In turn, an Air China flight arrived in Port Vila on January 2 with supplies of tents, beds, solar lights, food, water purifiers and medical equipment worth VT255 million ($US2.07 million). The Chinese Red Cross donated $US100,000, while Beijing has pledged another $US1 million in emergency aid. A team from the China Earthquake Administration is in Port Vila conducting safety assessments and providing scientific advice for reconstruction.

Amid the scenes of destruction, a snap general election, triggered in November, will go ahead on January 16.

Vanuatu had three prime ministers in the space of a month in 2023. Last year, the country was embroiled in a political crisis that led to Charlot Salwai becoming prime minister.
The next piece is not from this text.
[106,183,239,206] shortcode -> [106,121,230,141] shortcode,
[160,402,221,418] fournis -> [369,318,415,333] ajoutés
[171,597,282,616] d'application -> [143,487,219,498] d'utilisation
It was sparked by the signing of a controversial neo-colonial security agreement with Australia in December 2022, which allowed for a dominant Australian military presence in the country.

The election outcome will usher in the fifth change in government in two years, after President Nikenike Vurobaravu dissolved the parliament in November. Facing a no-confidence vote, Salwai, currently acting as caretaker, had recommended the president dissolve parliament. Vanuatu’s top court subsequently dismissed a constitutional challenge to the dissolution, clearing the way for the poll.